# PSE Chaos FC tuning help



## loraxio (Nov 29, 2010)

Alright, so I figured out the DL situation....regardless of the lack of info in the guide. What I need to know is how to check if it is on the Grow With You Setting. The cam pictured in the guide must be the 2010...we have a 2011.


----------



## loraxio (Nov 29, 2010)

False alarm...put on my glasses and was able to figure it out. Man I hate wearing those things.


----------



## Ches (Aug 3, 2009)

I am with ya. Sucks to get old.


----------



## wierdobow (Mar 13, 2009)

loraxio said:


> I was hoping to be able adjust the DL and DW on my sons new Chaos...but I am finding that the PSE users guide isn't very helpful. The pictures show different cams than are on the Chaos, so it's almost impossible to get it dialed in.
> 
> Any help would be greatly appreciated.
> 
> I need to get it to 23" DL and 35# DW.



can you post a few pics of the cams on this bow, is it the FC cam? I'm interested in the FC cam adjustability.

much appreciated


----------



## loraxio (Nov 29, 2010)

wierdobow said:


> can you post a few pics of the cams on this bow, is it the FC cam? I'm interested in the FC cam adjustability.
> 
> much appreciated


Sorry brother, had lost touch with this thread. Here are some pics. You would set it on the E setting to get a 23" DL (both the inner cam and the draw stop...see pics; my boy's is set to the F setting on both). The DW is easily set. Limbs are sold in 10# increments, just make sure you get the right set. Limbs can be dialed down quite a bit on these bows.









shows f setting on inner cam (done with an allen wrench only...easy)









Shows F setting on the other side of the cam for the draw stop

Only thing I haven't been able to figure out is whether or not the string is on the grow with you setting that lowers draw weight as you lower draw length and vice versa.


----------



## wierdobow (Mar 13, 2009)

Your right doesn't look anything like the cams in the book, and I thought i was lost before......

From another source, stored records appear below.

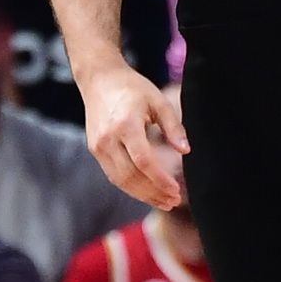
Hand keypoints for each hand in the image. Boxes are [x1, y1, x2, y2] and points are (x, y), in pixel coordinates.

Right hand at [79, 65, 187, 208]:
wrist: (99, 79)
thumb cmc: (132, 88)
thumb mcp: (158, 101)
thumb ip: (173, 126)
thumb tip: (185, 151)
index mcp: (125, 124)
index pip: (143, 161)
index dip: (160, 179)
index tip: (177, 190)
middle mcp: (108, 138)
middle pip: (131, 176)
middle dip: (154, 193)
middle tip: (174, 201)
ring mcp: (98, 146)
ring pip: (120, 180)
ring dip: (143, 195)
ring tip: (164, 202)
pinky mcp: (95, 150)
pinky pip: (113, 175)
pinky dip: (131, 187)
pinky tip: (147, 191)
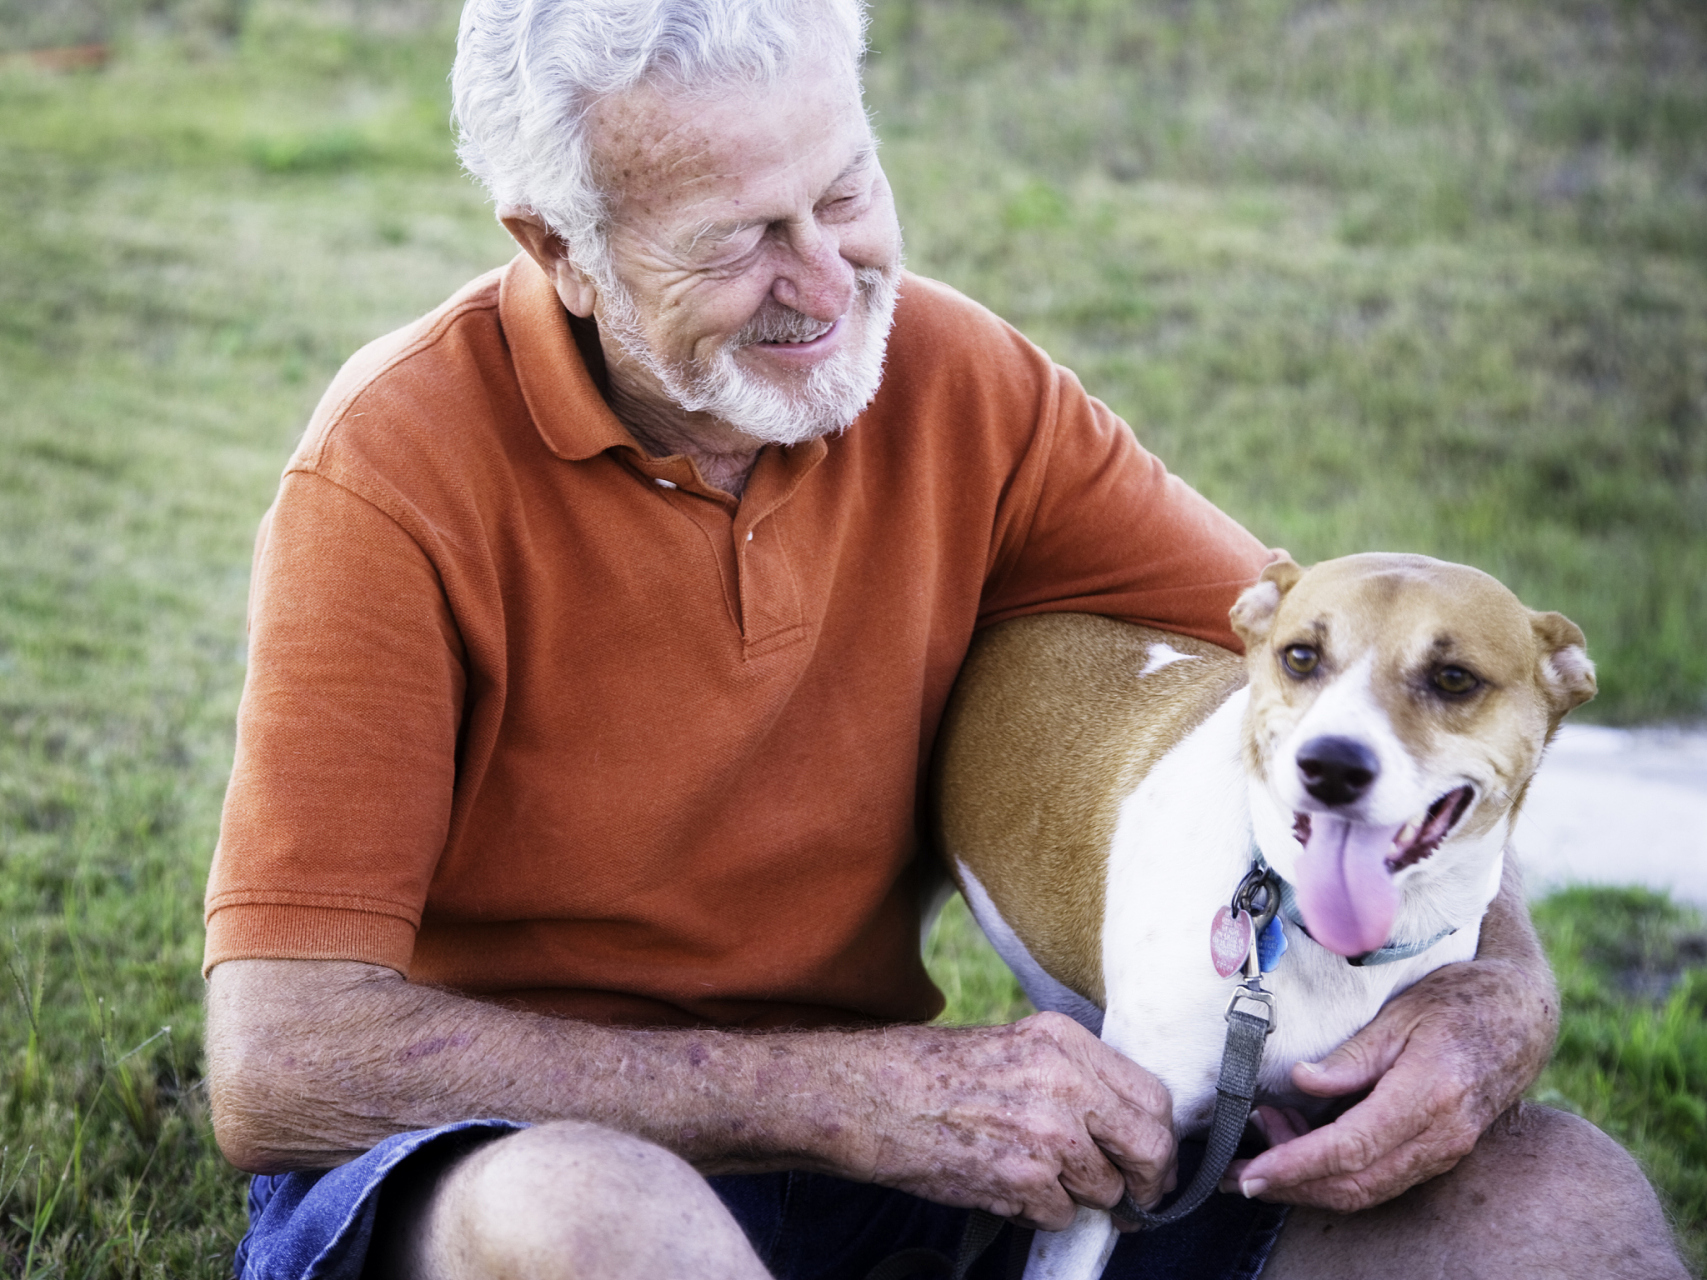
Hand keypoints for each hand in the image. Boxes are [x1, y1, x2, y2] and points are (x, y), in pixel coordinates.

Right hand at [852, 1012, 1176, 1230]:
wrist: (874, 1096)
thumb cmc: (938, 1073)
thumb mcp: (1019, 1048)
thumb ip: (1077, 1079)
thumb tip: (1131, 1131)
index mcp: (1067, 1042)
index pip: (1153, 1097)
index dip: (1159, 1137)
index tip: (1152, 1159)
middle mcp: (1066, 1083)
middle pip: (1151, 1147)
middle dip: (1149, 1182)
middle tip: (1136, 1198)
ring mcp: (1048, 1134)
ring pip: (1107, 1190)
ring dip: (1081, 1198)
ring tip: (1036, 1177)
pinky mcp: (1024, 1179)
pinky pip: (1062, 1215)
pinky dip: (1041, 1213)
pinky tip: (1005, 1184)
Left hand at [1222, 955, 1555, 1211]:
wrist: (1524, 1016)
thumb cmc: (1462, 1001)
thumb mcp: (1401, 1013)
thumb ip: (1352, 1056)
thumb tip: (1301, 1081)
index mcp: (1429, 1096)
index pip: (1350, 1149)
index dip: (1295, 1166)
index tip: (1252, 1173)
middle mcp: (1441, 1136)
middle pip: (1354, 1184)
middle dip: (1290, 1186)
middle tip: (1237, 1171)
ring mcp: (1445, 1150)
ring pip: (1366, 1190)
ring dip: (1309, 1181)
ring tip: (1264, 1140)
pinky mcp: (1440, 1153)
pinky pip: (1381, 1178)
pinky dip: (1335, 1172)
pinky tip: (1302, 1141)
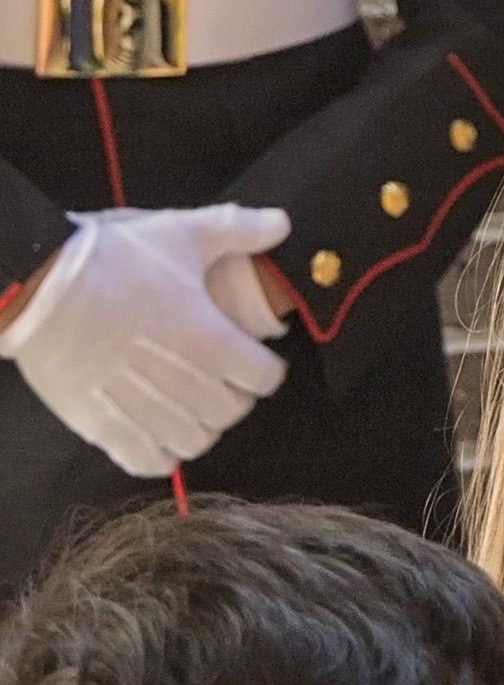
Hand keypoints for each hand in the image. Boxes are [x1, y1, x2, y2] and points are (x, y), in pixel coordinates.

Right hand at [0, 208, 289, 474]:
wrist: (39, 285)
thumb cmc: (111, 257)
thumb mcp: (179, 232)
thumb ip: (237, 229)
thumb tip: (282, 224)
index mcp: (208, 337)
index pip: (263, 377)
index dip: (265, 368)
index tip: (256, 358)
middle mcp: (182, 380)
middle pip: (232, 412)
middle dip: (235, 397)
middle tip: (223, 379)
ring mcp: (141, 407)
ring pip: (195, 441)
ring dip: (201, 427)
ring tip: (193, 407)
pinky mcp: (102, 426)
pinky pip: (147, 461)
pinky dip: (161, 455)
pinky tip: (159, 435)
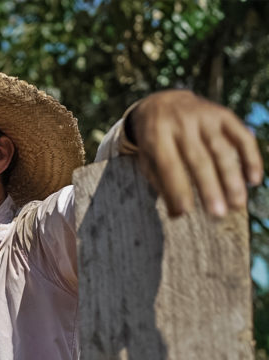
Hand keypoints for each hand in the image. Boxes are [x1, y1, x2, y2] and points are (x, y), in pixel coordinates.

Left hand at [128, 90, 262, 216]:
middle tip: (218, 215)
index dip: (177, 188)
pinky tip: (253, 179)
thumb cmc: (154, 141)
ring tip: (237, 204)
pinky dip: (250, 157)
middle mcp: (181, 123)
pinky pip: (241, 136)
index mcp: (156, 135)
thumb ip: (160, 183)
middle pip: (198, 159)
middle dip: (209, 188)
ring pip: (222, 150)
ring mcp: (204, 116)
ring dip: (232, 178)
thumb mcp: (148, 159)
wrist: (162, 102)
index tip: (184, 212)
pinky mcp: (223, 114)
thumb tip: (177, 215)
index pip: (169, 165)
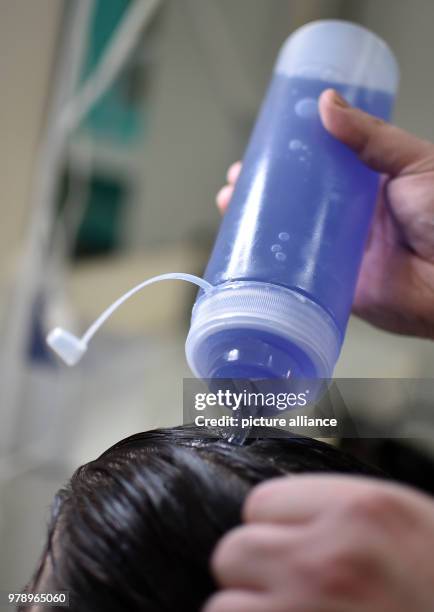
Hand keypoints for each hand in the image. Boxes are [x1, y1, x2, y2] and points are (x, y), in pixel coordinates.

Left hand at [204, 475, 433, 610]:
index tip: (290, 547)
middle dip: (255, 573)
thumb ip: (341, 513)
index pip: (261, 504)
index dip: (274, 529)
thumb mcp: (407, 528)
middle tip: (290, 592)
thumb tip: (279, 518)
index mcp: (359, 513)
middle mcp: (327, 561)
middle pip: (235, 552)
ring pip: (224, 609)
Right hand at [216, 89, 433, 338]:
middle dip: (260, 195)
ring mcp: (338, 253)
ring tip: (230, 212)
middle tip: (234, 187)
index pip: (315, 169)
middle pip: (295, 203)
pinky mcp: (334, 285)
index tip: (257, 155)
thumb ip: (372, 136)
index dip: (284, 162)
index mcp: (364, 186)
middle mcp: (347, 218)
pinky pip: (298, 277)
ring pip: (289, 238)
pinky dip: (272, 269)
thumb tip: (327, 102)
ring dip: (257, 228)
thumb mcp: (414, 162)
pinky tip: (246, 259)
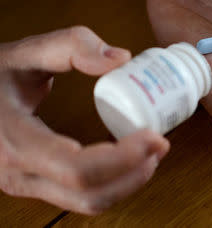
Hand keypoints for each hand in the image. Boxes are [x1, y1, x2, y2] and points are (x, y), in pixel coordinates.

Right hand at [0, 27, 169, 213]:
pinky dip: (114, 184)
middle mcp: (18, 173)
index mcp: (14, 141)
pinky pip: (82, 196)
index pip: (76, 167)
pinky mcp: (38, 184)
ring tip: (152, 155)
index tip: (154, 136)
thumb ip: (72, 46)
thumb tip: (121, 58)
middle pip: (87, 193)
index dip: (122, 158)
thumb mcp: (26, 52)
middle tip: (161, 144)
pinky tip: (132, 162)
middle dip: (133, 173)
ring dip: (127, 183)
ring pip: (87, 202)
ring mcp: (27, 184)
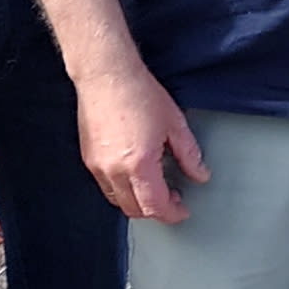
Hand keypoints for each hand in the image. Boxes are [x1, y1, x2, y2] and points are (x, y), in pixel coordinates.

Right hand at [73, 60, 208, 223]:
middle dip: (155, 211)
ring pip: (117, 200)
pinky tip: (136, 174)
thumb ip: (189, 155)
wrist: (106, 75)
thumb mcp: (174, 124)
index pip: (155, 206)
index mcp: (138, 164)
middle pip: (134, 209)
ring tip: (155, 187)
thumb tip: (200, 174)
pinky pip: (106, 186)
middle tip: (173, 199)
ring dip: (137, 202)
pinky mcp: (89, 158)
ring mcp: (97, 166)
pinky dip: (122, 189)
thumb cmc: (139, 93)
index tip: (182, 211)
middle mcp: (114, 170)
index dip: (172, 214)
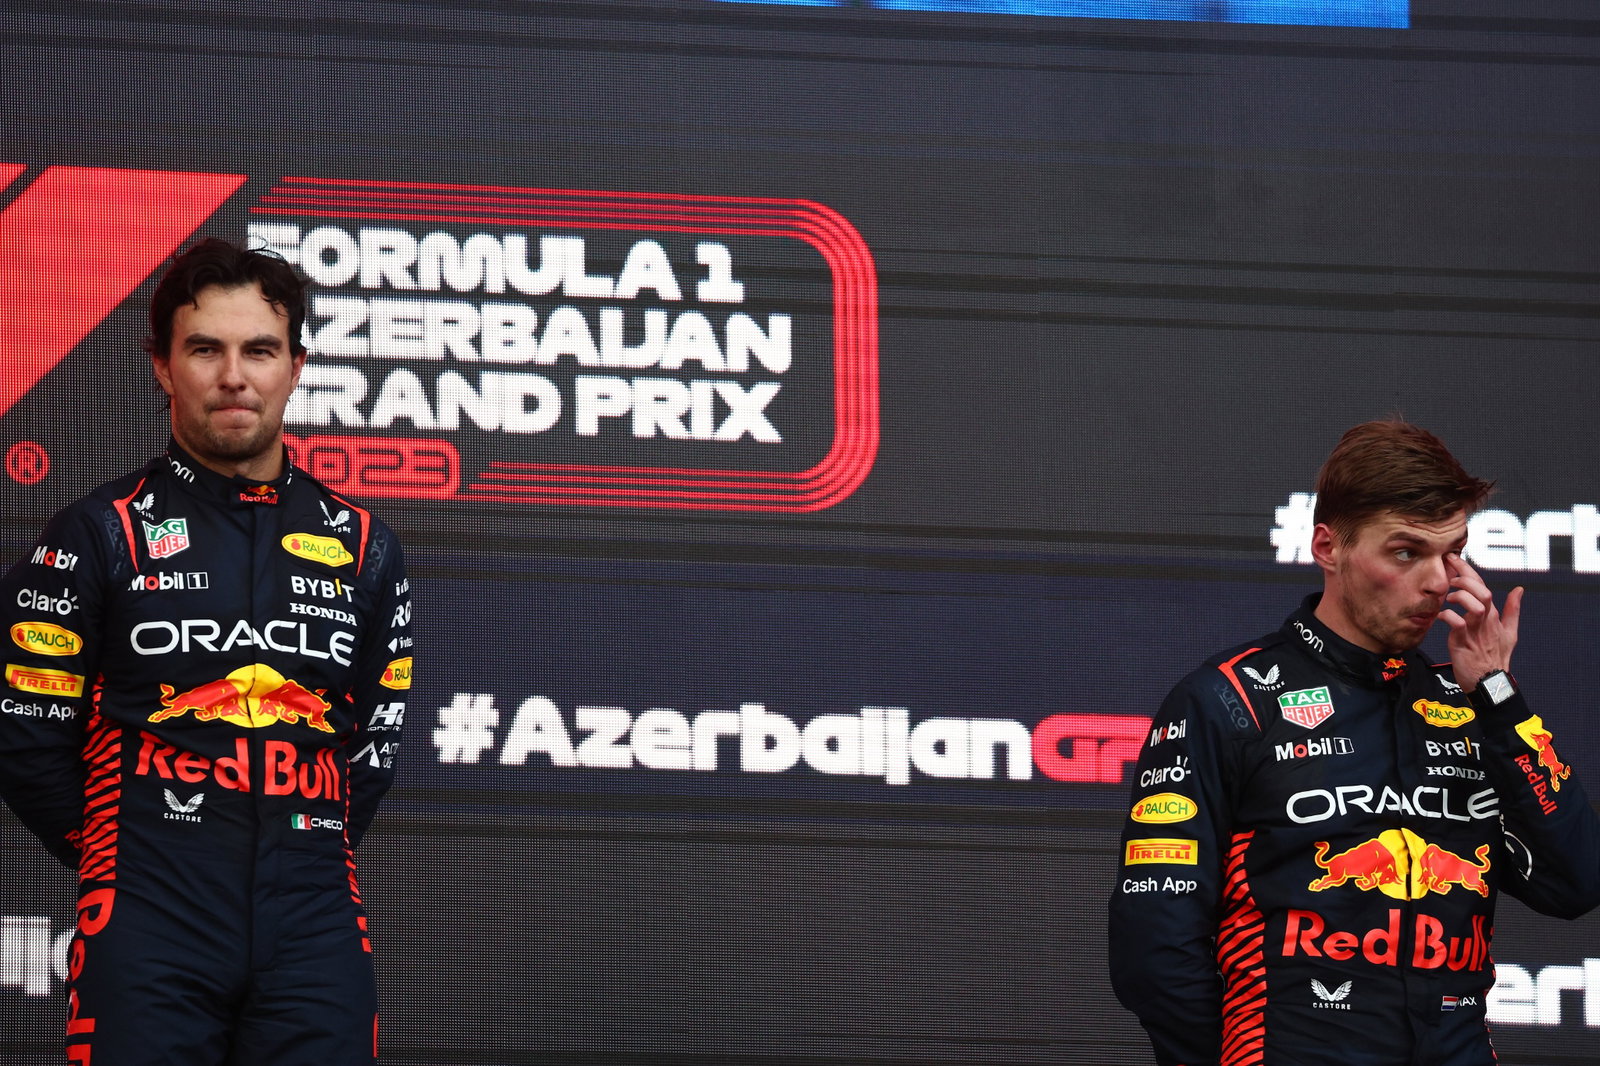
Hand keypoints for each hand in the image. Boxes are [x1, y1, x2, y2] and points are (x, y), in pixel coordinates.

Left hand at [1439, 553, 1521, 695]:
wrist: (1490, 682)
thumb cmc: (1496, 656)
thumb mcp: (1510, 632)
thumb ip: (1513, 610)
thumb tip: (1520, 590)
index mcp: (1495, 615)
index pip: (1483, 586)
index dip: (1468, 570)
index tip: (1453, 558)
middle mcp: (1488, 621)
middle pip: (1483, 592)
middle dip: (1465, 578)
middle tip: (1450, 575)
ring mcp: (1477, 631)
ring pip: (1475, 606)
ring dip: (1460, 597)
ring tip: (1448, 597)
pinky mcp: (1464, 643)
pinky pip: (1458, 624)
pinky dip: (1447, 616)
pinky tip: (1438, 615)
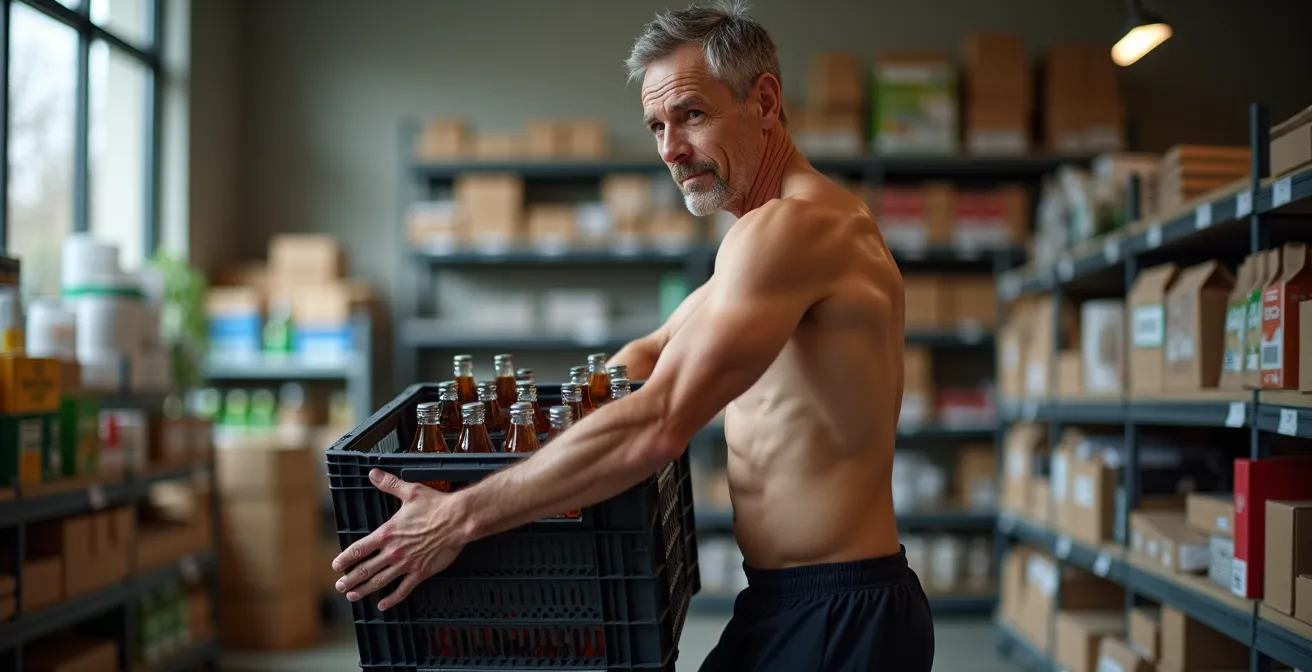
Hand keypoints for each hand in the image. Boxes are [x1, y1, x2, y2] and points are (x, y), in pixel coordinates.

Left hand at [332, 468, 464, 610]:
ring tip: (353, 596)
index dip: (345, 559)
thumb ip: (389, 484)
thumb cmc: (436, 505)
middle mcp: (393, 551)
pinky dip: (391, 599)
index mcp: (387, 533)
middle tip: (341, 587)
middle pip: (365, 569)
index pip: (359, 549)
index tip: (336, 566)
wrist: (458, 520)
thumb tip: (373, 473)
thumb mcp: (410, 491)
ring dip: (364, 590)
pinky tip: (383, 604)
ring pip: (380, 581)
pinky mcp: (420, 573)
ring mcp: (406, 564)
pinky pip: (403, 590)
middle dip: (350, 580)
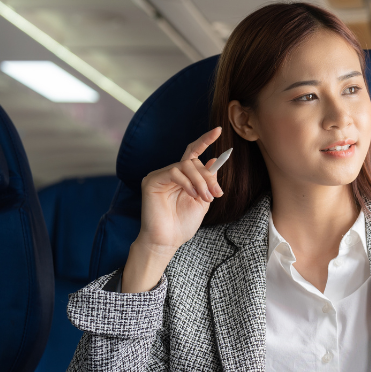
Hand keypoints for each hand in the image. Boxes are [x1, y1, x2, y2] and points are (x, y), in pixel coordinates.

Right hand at [122, 128, 225, 291]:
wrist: (168, 240)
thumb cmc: (183, 223)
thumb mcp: (202, 200)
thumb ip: (208, 182)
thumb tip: (214, 160)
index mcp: (183, 177)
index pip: (193, 153)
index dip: (205, 140)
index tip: (219, 131)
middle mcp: (170, 173)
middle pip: (193, 161)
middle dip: (208, 177)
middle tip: (215, 194)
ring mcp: (160, 175)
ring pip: (185, 166)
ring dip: (200, 181)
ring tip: (205, 198)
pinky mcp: (151, 180)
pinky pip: (174, 172)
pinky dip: (187, 183)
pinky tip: (192, 195)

how does your son like the bow?


----------



## wierdobow (Mar 13, 2009)

Are there two cams on that bow??? Looks like the cam on the chaos one.


----------



## loraxio (Nov 29, 2010)

wierdobow said:


> Are there two cams on that bow??? Looks like the cam on the chaos one.


It's the One. No big deal for him. 

He loves the bow...he loves having a bow that looksand feels like mine. Thing is a real shooter!


----------